#### [What is required]
The span to repeat in the listing below runs from the line containing "REQUIRED ITEMS" to the line containing "LABORATORY USE ONLY", inclusive. Repeat it exactly, and only it.

#### [Given records]
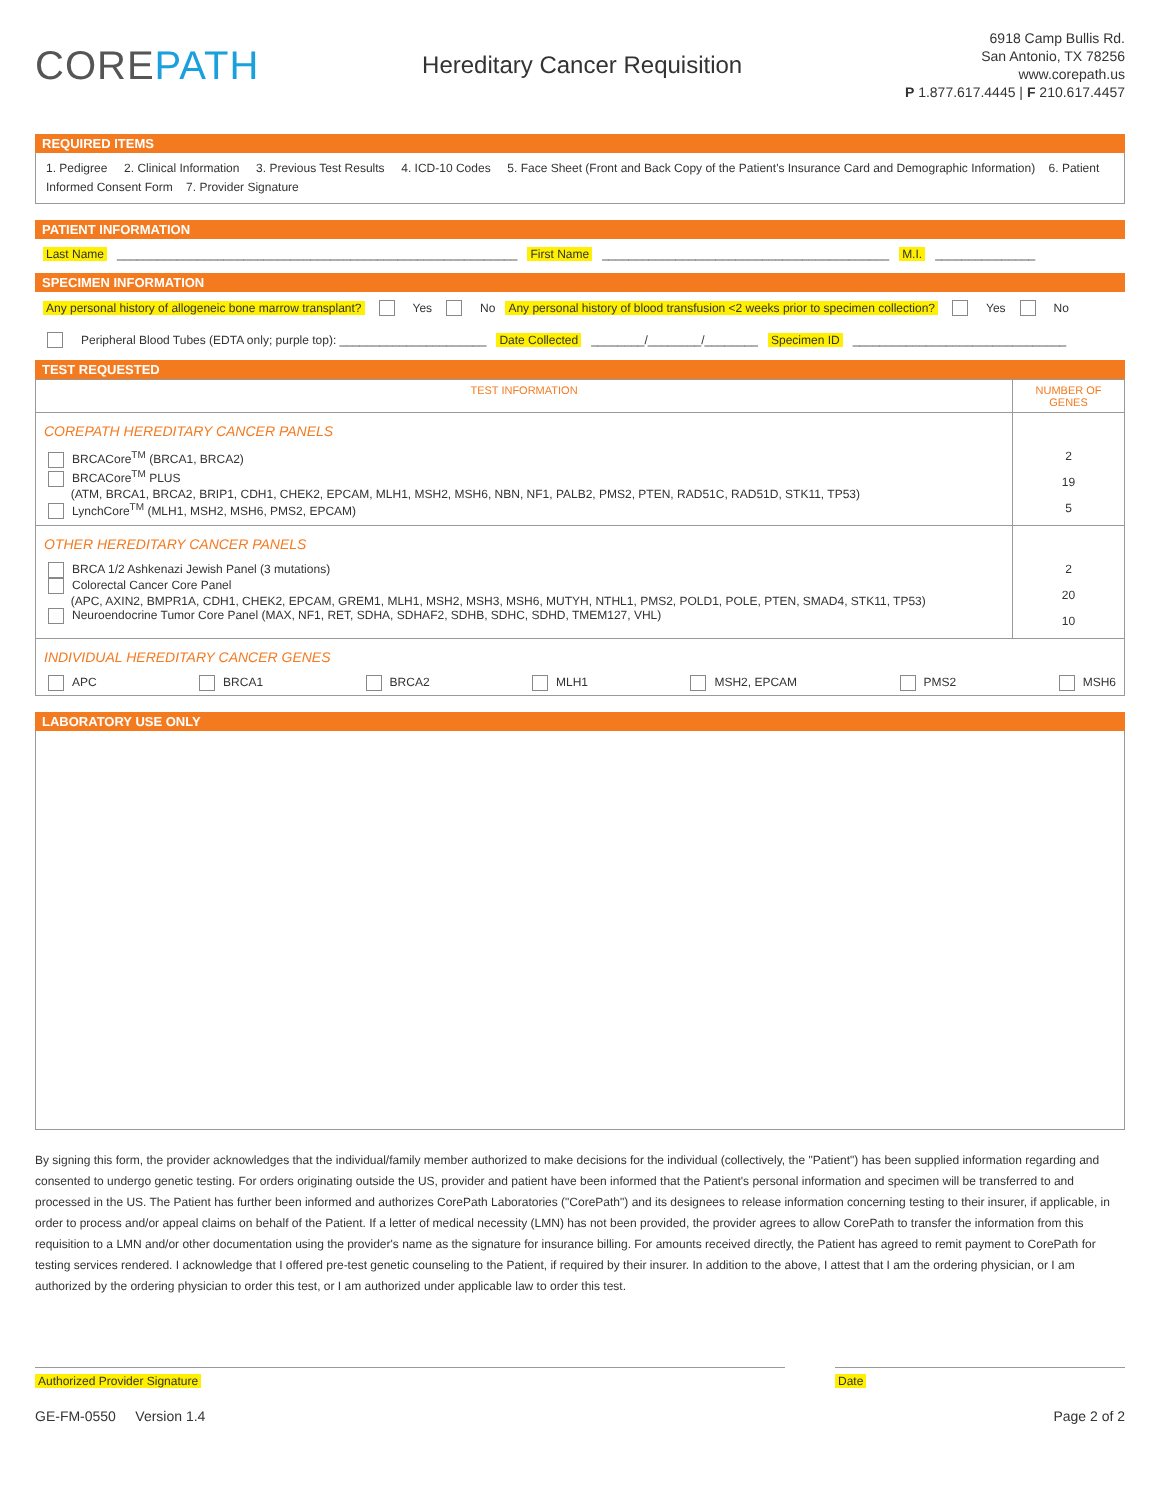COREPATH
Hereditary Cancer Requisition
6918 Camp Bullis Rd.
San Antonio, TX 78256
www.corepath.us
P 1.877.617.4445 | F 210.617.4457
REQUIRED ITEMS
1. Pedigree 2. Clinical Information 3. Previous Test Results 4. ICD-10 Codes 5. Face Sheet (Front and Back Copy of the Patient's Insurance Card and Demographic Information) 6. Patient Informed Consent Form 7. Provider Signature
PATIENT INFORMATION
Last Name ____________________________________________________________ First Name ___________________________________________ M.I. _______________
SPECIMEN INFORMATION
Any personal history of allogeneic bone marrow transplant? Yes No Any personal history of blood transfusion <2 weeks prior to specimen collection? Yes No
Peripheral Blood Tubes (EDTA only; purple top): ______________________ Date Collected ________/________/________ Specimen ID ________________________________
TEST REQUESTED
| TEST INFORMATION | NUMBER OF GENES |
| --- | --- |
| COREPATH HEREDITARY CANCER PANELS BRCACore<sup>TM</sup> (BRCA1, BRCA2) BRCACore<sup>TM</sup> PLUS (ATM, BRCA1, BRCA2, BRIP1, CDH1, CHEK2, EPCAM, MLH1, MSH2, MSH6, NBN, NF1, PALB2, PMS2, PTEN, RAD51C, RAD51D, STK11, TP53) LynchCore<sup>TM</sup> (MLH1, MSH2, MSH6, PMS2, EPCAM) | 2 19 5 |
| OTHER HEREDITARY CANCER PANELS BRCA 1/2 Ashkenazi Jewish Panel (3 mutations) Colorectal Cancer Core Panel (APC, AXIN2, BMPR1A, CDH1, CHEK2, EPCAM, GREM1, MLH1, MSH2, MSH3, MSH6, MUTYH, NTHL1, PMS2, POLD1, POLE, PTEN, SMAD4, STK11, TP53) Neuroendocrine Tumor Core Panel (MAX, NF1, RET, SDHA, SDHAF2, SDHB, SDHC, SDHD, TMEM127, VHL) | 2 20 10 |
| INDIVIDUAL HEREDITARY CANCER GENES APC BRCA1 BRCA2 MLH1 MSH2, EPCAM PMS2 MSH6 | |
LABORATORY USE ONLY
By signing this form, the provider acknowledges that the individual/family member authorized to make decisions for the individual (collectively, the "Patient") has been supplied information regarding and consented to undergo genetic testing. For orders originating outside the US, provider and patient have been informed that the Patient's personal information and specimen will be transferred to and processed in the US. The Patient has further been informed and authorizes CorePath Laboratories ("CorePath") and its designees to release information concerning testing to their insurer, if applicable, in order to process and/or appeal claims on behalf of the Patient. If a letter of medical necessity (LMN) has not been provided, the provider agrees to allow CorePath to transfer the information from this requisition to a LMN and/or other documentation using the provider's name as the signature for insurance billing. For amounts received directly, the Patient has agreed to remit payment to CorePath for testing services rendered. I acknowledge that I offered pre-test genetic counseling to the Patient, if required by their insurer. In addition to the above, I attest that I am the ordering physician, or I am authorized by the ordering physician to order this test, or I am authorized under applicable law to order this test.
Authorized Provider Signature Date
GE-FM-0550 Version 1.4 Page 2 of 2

#### [Task response]
REQUIRED ITEMS
1. Pedigree 2. Clinical Information 3. Previous Test Results 4. ICD-10 Codes 5. Face Sheet (Front and Back Copy of the Patient's Insurance Card and Demographic Information) 6. Patient Informed Consent Form 7. Provider Signature
PATIENT INFORMATION
Last Name ____________________________________________________________ First Name ___________________________________________ M.I. _______________
SPECIMEN INFORMATION
Any personal history of allogeneic bone marrow transplant? Yes No Any personal history of blood transfusion <2 weeks prior to specimen collection? Yes No
Peripheral Blood Tubes (EDTA only; purple top): ______________________ Date Collected ________/________/________ Specimen ID ________________________________
TEST REQUESTED
| TEST INFORMATION | NUMBER OF GENES |
| --- | --- |
| COREPATH HEREDITARY CANCER PANELS BRCACore<sup>TM</sup> (BRCA1, BRCA2) BRCACore<sup>TM</sup> PLUS (ATM, BRCA1, BRCA2, BRIP1, CDH1, CHEK2, EPCAM, MLH1, MSH2, MSH6, NBN, NF1, PALB2, PMS2, PTEN, RAD51C, RAD51D, STK11, TP53) LynchCore<sup>TM</sup> (MLH1, MSH2, MSH6, PMS2, EPCAM) | 2 19 5 |
| OTHER HEREDITARY CANCER PANELS BRCA 1/2 Ashkenazi Jewish Panel (3 mutations) Colorectal Cancer Core Panel (APC, AXIN2, BMPR1A, CDH1, CHEK2, EPCAM, GREM1, MLH1, MSH2, MSH3, MSH6, MUTYH, NTHL1, PMS2, POLD1, POLE, PTEN, SMAD4, STK11, TP53) Neuroendocrine Tumor Core Panel (MAX, NF1, RET, SDHA, SDHAF2, SDHB, SDHC, SDHD, TMEM127, VHL) | 2 20 10 |
| INDIVIDUAL HEREDITARY CANCER GENES APC BRCA1 BRCA2 MLH1 MSH2, EPCAM PMS2 MSH6 | |
LABORATORY USE ONLY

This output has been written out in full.